→ **Material for the task**
***
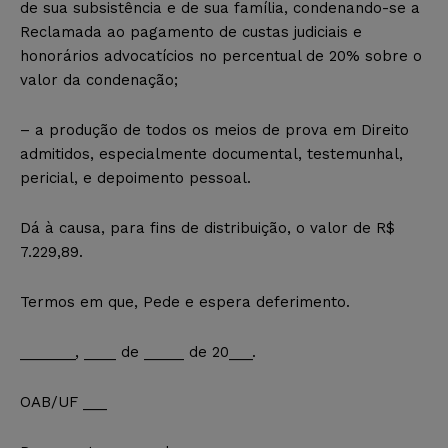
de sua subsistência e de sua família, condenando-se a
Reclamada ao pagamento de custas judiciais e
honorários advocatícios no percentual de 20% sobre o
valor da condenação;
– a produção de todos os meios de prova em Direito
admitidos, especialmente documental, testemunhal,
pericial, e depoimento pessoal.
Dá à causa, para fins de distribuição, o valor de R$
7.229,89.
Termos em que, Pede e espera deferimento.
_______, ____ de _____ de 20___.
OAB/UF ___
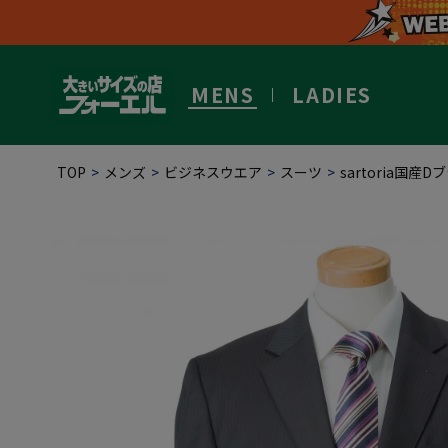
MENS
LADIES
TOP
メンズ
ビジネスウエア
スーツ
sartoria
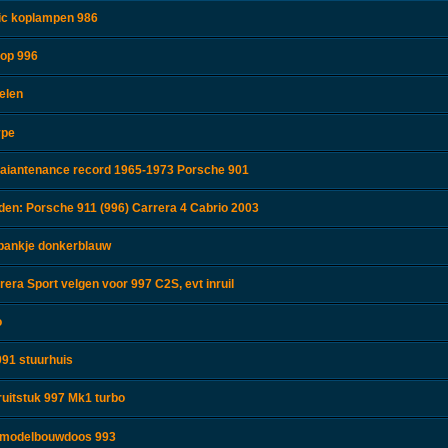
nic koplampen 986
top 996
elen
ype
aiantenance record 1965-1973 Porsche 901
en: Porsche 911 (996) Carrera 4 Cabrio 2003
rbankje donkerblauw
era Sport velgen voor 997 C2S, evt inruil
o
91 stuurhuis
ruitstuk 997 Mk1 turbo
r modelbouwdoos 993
***
→ **Exercise instructions**
Please copy every line from the entries that includes the word "Porsche".

→ **Solution to this problem**
aiantenance record 1965-1973 Porsche 901
en: Porsche 911 (996) Carrera 4 Cabrio 2003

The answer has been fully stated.